**What you have to do**. Throughout the entries below, report every line where "pour" is found.

---------- Task inputs

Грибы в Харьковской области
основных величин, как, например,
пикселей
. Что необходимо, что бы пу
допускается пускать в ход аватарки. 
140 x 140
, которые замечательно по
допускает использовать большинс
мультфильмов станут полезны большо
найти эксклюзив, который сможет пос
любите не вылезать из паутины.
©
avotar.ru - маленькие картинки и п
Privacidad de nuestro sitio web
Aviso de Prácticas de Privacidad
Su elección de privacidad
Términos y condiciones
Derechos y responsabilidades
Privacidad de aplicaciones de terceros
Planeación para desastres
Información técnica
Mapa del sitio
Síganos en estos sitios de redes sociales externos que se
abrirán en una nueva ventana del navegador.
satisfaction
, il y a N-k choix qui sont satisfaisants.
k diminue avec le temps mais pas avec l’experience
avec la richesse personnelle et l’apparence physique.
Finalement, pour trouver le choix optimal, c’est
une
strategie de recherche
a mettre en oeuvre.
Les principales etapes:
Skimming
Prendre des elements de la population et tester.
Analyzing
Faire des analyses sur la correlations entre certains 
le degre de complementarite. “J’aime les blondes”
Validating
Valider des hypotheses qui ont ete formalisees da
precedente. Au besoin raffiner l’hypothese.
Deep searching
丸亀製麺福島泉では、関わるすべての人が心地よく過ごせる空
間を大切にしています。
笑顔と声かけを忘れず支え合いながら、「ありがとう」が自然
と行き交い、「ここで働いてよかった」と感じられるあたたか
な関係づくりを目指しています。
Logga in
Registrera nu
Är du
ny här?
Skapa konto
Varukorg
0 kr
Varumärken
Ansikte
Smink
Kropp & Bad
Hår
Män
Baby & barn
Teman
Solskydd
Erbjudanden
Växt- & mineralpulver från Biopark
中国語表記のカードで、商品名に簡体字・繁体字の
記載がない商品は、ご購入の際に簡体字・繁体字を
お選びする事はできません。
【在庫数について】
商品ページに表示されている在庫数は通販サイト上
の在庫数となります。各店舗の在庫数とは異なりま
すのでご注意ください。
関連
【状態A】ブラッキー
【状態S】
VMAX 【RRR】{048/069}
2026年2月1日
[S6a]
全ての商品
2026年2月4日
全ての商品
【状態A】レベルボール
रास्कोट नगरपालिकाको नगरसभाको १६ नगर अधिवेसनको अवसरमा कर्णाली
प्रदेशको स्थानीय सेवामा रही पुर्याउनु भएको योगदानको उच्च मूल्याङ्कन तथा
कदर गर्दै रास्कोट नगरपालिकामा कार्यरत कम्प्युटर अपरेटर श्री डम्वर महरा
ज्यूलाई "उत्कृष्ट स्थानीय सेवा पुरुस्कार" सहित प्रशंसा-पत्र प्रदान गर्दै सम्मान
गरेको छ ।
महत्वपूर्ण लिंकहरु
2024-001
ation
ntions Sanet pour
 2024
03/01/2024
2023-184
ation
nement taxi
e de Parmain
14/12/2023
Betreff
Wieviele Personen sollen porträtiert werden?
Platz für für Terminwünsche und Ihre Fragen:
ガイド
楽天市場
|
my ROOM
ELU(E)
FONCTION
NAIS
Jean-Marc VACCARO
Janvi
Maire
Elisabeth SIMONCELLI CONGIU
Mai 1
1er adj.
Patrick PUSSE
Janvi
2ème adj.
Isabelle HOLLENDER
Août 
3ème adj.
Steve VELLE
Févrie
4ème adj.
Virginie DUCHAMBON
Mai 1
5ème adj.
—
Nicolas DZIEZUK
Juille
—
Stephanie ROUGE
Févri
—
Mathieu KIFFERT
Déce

--------------------

**Exercise response**.
Finalement, pour trouver le choix optimal, c’est
ntions Sanet pour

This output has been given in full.